[Activity list]:
1: From the page on the principle of marginality below, quote everything from "Further, it does" down to "coefficients \(\beta_0, \beta_1, \beta_2\).".
2: Translate this sentence from the page on the principle of marginality into Spanish: "Further, it does not matter if the interactions are due to crossing or nesting."

The principle of marginality (PM or MP) is
a statistical principle (*not* a mathematical principle) that guides the way researchers should
interpret linear models. (some PDF
notes)

### The principle

If a factor effect is *marginal* to another effect in the model, then we neither test not interpret
that factor effect. Further, if interactions are included in the regression model, then all lower
order main effects should be included in the model as well.

A main idea behind PM, in my opinion, is that one of the goals of statistics is to summarize without misleading. PM is one tool we can use to avoid misleading consumers of statistics. A price we pay for using the principle is a moderate reduction in the amount of inferences that can be obtained from a complicated regression model fit. What is gained is a more coherent view of statistical modeling.

### What is *marginality* in this context?

Marginality here refers to terms in a linear regression model that lie in a subspace of higher order terms included in the model. Some examples:

- The main effect of factor
*A*is marginal to the interaction effect of*A:B*. - The intercept is marginal to the main effect of
*A*(and all other factor effects). - The main effects of
*A*,*B*, and*C*and the two way interactions*A:B*,*A:C*, and*B:C*are marginal to the three way interaction*A:B:C*. - In the regression model
`y ~ 1 + A + B`

, the intercept is marginal to*A*and*B*, but neither*A*nor*B*are marginal to any term (there is no interaction term).

Further, it does not matter if the interactions are due to crossing or nesting.

### PM

Suppose we fit the regression model

\[ y = \beta_0 + \beta_1 x_1 + \beta_2 x_2 + \beta_3 x_1 \times x_2 + \varepsilon. \]

The model contains an interaction between \(x_1\) and \(x_2\), so PM advises that we should not test or interpret the regression coefficients \(\beta_0, \beta_1, \beta_2\).

We *ignore* these factor effects because they do not honestly describe the factor effects in the
presence of an interaction term (if we believe the regression model is a remotely true model.) The
main effects are important to the extent that they help us correctly interpret the value of the
interaction coeffient, \(\beta_3\), but their values can be *extremely* misleading when the
interaction is truly non-zero.

[Record extracts]:

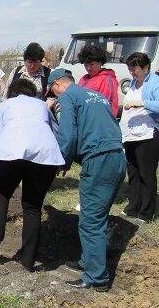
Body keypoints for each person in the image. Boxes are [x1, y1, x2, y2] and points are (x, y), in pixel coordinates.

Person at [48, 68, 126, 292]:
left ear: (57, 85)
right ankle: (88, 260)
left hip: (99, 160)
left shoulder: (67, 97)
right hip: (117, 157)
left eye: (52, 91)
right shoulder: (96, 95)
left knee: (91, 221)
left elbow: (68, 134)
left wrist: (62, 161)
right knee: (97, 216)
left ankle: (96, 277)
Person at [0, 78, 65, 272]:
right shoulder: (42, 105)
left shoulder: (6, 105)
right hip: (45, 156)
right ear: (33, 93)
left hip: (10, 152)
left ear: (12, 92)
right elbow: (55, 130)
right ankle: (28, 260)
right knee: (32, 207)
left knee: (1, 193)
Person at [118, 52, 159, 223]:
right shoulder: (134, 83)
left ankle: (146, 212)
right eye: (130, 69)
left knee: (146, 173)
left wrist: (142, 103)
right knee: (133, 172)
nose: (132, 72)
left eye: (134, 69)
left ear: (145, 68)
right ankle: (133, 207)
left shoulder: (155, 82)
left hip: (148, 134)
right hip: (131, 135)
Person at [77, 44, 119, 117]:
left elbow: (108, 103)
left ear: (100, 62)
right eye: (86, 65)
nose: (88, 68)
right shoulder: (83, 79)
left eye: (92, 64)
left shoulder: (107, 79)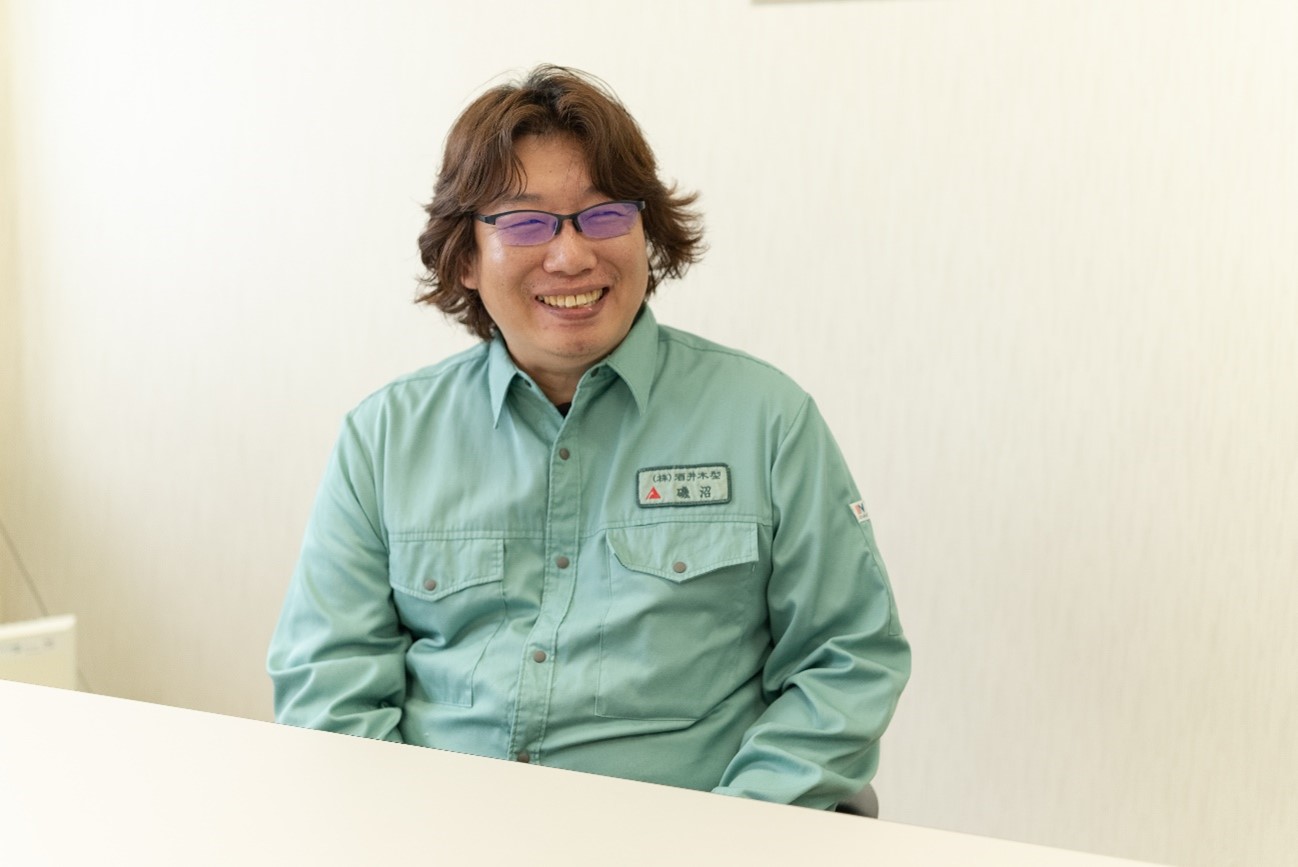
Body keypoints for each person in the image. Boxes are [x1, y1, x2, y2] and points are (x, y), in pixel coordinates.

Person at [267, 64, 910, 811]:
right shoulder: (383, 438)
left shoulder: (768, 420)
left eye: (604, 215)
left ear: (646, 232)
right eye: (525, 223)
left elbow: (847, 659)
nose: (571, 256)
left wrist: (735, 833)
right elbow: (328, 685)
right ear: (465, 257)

==

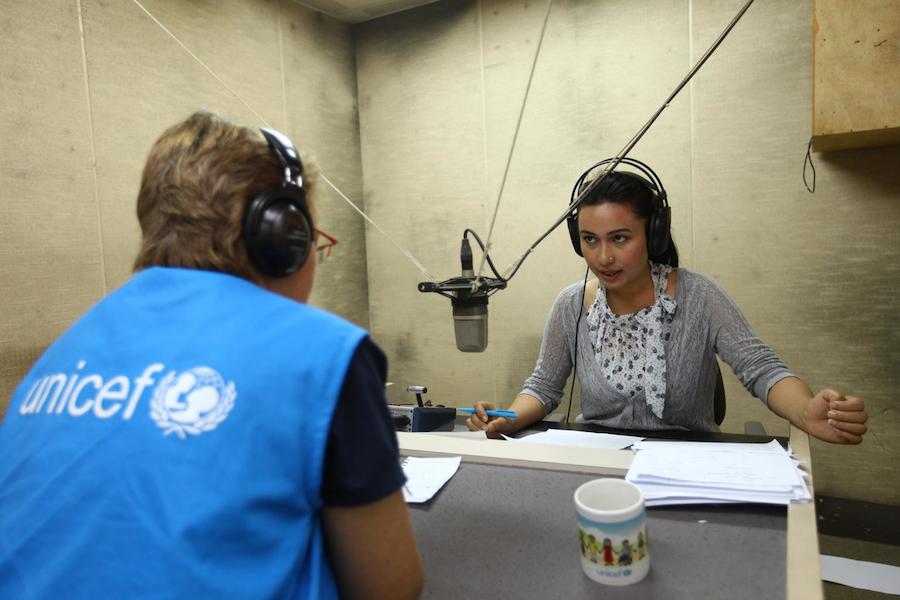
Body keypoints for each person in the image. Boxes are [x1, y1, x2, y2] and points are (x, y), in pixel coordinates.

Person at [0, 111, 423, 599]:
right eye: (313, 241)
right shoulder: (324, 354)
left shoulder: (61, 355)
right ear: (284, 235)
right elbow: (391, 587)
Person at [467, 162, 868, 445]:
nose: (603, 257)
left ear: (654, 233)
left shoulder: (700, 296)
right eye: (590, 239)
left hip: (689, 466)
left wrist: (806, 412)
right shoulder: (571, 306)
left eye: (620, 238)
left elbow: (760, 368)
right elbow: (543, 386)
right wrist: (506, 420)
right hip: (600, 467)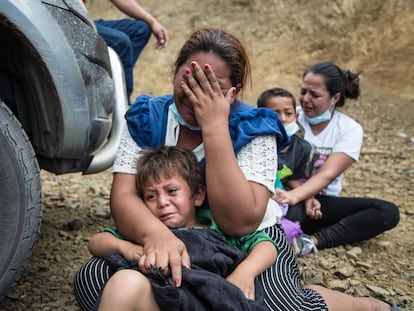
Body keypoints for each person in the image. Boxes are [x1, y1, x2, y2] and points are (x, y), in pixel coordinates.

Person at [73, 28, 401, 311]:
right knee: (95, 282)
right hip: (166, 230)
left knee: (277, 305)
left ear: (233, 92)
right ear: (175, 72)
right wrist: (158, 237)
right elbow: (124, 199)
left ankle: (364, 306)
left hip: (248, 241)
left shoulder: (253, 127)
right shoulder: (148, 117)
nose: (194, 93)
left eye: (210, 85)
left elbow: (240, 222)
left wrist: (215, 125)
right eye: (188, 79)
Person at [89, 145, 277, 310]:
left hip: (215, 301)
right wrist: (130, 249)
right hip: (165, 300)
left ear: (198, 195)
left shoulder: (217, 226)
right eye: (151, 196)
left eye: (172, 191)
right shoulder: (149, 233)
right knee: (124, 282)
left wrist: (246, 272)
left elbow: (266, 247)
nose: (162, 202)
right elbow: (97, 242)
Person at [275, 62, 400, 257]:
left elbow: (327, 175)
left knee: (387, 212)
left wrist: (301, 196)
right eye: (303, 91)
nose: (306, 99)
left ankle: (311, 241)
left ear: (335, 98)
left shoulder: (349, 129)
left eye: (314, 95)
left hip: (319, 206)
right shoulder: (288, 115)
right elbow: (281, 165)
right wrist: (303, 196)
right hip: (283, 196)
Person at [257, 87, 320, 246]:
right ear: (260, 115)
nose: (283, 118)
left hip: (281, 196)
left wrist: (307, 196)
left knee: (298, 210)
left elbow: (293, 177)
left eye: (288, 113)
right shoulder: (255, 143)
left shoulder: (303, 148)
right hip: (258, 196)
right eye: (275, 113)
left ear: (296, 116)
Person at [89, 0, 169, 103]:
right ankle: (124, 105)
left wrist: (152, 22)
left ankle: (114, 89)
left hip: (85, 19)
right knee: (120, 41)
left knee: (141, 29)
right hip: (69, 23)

[Responses for each task]:
1:
Further, it does not matter if the interactions are due to crossing or nesting.

### PM

Suppose we fit the regression model

\[ y = \beta_0 + \beta_1 x_1 + \beta_2 x_2 + \beta_3 x_1 \times x_2 + \varepsilon. \]

The model contains an interaction between \(x_1\) and \(x_2\), so PM advises that we should not test or interpret the regression coefficients \(\beta_0, \beta_1, \beta_2\).

2: Además, no importa si las interacciones se deben al cruce o al anidamiento.